**WHAT THIS TASK INVOLVES**
Find and copy each line of the data that includes "dead".

THE DATA Start Marker

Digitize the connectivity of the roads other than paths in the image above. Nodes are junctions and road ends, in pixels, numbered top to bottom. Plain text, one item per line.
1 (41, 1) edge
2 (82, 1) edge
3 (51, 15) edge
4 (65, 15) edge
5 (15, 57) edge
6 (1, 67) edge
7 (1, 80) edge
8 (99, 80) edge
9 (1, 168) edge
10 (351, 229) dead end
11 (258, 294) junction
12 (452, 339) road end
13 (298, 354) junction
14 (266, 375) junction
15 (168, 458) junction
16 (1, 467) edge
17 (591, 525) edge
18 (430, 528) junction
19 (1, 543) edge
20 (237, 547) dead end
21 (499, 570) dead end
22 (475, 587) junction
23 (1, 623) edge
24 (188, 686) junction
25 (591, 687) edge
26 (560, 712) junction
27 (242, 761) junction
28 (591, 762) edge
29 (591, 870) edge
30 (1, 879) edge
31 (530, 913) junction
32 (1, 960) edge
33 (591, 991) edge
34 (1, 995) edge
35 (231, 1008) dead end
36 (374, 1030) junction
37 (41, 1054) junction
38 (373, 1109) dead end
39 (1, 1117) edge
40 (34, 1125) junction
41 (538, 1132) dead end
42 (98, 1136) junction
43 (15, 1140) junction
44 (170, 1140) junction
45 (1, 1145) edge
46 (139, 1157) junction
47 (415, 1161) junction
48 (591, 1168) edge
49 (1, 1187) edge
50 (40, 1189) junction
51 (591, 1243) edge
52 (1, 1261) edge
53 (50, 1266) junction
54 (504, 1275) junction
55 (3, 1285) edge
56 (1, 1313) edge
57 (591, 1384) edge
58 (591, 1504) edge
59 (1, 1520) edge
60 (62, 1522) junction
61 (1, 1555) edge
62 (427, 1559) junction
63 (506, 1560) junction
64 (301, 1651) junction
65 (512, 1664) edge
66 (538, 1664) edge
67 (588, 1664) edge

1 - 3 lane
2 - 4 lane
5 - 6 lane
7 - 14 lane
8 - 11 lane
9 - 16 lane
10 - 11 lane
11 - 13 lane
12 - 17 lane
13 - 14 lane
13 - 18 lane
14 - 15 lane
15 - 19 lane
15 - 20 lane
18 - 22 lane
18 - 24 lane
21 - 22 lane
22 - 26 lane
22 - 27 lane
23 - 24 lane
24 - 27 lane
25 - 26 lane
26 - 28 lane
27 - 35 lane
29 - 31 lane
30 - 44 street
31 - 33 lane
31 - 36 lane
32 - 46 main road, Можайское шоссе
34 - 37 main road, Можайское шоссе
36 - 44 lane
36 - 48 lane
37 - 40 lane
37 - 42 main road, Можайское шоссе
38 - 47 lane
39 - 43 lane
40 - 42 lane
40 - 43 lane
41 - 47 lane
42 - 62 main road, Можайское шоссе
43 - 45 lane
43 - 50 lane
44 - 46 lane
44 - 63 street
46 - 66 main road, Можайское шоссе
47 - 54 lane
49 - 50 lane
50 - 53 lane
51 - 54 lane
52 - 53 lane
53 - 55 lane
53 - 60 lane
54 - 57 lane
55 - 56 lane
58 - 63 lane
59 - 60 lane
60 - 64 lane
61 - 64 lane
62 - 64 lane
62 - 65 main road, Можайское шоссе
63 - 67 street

THE DATA End Marker

**EXPECTED OUTPUT**
10 (351, 229) dead end
20 (237, 547) dead end
21 (499, 570) dead end
35 (231, 1008) dead end
38 (373, 1109) dead end
41 (538, 1132) dead end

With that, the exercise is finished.